Sistematiğiniz var. Duygu karışmayınca telaş ve sabırsızlık olmuyor, duygular yüzünden algıda seçicilik ya da seçenek daralması olmuyor. Ölçü insanı olduğunuz için dengeli ve sakinsiniz. Kimse bocaladığınızı ya da serinkanlılığınızı kaybettiğinize tanık olmadığı için daha baştan saygı ve güven uyandırıyorsunuz. O yüzden derdi, sorunu olan size başvuruyor. Sizin yönteminiz çok yalın: Sağduyu ve mantıkla yol alındığında çözülmeyecek sorun yok.
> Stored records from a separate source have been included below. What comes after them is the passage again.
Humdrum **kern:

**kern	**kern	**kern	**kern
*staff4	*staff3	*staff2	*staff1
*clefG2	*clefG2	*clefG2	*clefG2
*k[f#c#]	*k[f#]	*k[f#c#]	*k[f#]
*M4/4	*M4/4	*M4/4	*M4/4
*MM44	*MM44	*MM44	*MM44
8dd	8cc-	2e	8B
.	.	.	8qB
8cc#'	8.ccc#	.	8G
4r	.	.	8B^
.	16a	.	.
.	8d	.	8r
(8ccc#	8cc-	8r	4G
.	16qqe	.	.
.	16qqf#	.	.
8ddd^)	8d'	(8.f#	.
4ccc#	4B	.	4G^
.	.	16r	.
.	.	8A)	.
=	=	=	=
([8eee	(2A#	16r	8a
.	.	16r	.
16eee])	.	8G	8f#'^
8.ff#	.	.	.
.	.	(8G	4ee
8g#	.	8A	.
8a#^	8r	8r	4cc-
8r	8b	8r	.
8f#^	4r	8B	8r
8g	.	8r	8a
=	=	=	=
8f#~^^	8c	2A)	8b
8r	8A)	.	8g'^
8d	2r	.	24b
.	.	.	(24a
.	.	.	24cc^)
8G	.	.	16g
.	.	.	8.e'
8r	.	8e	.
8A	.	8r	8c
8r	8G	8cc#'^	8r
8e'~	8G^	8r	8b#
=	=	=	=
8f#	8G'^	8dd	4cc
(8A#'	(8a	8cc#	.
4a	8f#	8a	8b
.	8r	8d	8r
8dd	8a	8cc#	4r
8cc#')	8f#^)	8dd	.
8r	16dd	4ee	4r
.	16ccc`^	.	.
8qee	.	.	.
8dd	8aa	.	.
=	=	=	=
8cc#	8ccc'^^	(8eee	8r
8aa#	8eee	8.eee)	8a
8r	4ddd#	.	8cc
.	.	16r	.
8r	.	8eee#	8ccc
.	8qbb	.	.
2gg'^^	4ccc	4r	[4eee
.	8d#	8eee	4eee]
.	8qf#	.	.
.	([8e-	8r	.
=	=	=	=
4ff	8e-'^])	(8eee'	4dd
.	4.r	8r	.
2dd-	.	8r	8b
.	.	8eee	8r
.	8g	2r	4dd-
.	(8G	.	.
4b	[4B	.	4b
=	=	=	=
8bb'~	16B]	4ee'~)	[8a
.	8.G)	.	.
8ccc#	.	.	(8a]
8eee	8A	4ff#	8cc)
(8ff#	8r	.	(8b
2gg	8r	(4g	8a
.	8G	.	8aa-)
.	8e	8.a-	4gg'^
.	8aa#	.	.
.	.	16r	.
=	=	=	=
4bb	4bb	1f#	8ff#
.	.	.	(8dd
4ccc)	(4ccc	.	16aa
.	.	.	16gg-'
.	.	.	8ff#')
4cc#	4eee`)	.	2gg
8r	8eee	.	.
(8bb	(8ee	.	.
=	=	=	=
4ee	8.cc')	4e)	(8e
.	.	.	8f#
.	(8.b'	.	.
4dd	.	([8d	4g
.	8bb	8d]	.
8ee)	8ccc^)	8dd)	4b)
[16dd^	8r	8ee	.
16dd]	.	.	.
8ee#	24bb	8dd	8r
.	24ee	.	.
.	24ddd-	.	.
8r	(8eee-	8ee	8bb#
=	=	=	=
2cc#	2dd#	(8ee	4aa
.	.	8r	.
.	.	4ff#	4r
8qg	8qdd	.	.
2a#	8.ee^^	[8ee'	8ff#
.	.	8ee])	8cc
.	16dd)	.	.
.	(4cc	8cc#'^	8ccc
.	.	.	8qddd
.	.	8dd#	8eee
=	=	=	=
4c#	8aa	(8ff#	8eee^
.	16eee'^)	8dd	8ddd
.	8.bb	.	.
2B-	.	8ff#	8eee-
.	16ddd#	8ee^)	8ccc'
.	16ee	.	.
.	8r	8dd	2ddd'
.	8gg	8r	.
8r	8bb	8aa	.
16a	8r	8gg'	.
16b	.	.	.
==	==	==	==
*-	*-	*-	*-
d’ler çoğunluktaysa SORUN YARATAN
Siz sorun yaratan bir karaktere sahipsiniz ve yarattığınız sorunlar genellikle size değil, uzak ya da yakın çevrenize dert oluyor. Bencillik ve benmerkezcilik katsayınız yüksek olduğu için başkalarının varlığı sizin için yok hükmünde. İstisnalar mı: Sizden güçlü konumda kim varsa…
Güçten yana olduğunuz için kişisel sorun yaşamıyorsunuz. Ancak gündelik hayatta yakın çevreniz hep sizin dayattığınız bir ortam ya da şartlara maruz kalıyor. Onlar biraz daha kendilerini gözetmenizi istiyorlar. Çünkü hayatı adeta tek başınıza yaşıyormuş gibisiniz.
Her türden konfor ve lüksü hak ettiğinizi hissediyorsunuz. Verici değil alıcısınız. Vericiliğiniz sadece size hayranlık, övgü veya konfor olarak dönebilecek durumlarda gerçekleşiyor. Karar söz konusu olduğunda sadece kendiniz için doğru bulduğunuz kararlar alıyorsunuz. Bu kararların yakınlarınız için sorun yaratabilmesi bu yüzden. Önemsiz saydığınız kişilere gelince: Vay hallerine!